▸ **PROVIDED MATERIAL**
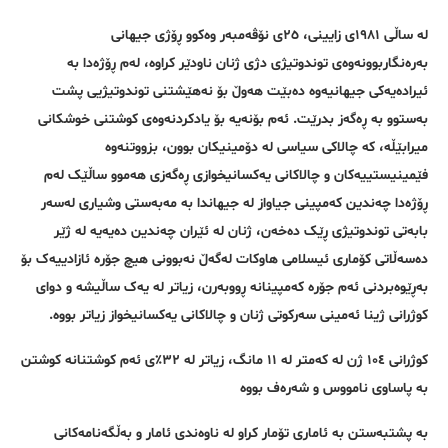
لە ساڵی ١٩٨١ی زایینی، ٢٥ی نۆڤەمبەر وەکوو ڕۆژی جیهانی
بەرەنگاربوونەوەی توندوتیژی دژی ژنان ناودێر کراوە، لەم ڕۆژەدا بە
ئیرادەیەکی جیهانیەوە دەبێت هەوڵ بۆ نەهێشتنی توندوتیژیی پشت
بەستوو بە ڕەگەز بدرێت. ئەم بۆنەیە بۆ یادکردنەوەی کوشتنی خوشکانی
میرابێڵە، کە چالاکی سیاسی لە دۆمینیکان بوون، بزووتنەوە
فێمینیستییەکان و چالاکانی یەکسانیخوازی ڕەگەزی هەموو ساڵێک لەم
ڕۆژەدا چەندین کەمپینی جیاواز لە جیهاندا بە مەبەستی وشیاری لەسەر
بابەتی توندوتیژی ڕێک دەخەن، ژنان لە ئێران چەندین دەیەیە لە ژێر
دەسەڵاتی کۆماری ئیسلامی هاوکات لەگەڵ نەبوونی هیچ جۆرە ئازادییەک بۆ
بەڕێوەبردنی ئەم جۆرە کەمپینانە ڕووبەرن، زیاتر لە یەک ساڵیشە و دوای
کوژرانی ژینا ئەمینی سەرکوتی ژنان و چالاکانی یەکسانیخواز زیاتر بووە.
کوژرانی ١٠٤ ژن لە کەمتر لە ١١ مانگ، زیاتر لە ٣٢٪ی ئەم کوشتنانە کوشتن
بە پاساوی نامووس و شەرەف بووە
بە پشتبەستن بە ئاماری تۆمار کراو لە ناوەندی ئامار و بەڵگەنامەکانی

▸ **WORK INSTRUCTIONS**
All lines from the one holding "میرابێڵە، کە چالاکی" through the final line of the material must be set down exactly, and nothing else may be added.

▸ **ANSWER TO THIS EXERCISE**
میرابێڵە، کە چالاکی سیاسی لە دۆمینیکان بوون، بزووتنەوە
فێمینیستییەکان و چالاکانی یەکسانیخوازی ڕەگەزی هەموو ساڵێک لەم
ڕۆژەدا چەندین کەمپینی جیاواز لە جیهاندا بە مەبەستی وشیاری لەسەر
بابەتی توندوتیژی ڕێک دەخەن، ژنان لە ئێران چەندین دەیەیە لە ژێر
دەسەڵاتی کۆماری ئیسلامی هاوکات لەگەڵ نەبوونی هیچ جۆرە ئازادییەک بۆ
بەڕێوەبردنی ئەم جۆرە کەمپینانە ڕووبەرن، زیاتر لە یەک ساڵیشە و دوای
کوژرانی ژینا ئەمینی سەرکوتی ژنان و چالاکانی یەکسانیخواز زیاتر بووە.
کوژرانی ١٠٤ ژن لە کەمتر لە ١١ مانگ، زیاتر لە ٣٢٪ی ئەم کوشتنانە کوشتن
بە پاساوی نامووس و شەرەف بووە
بە پشتبەستن بە ئاماری تۆمار کراو لە ناوەندی ئامار و بەڵگەنامەکانی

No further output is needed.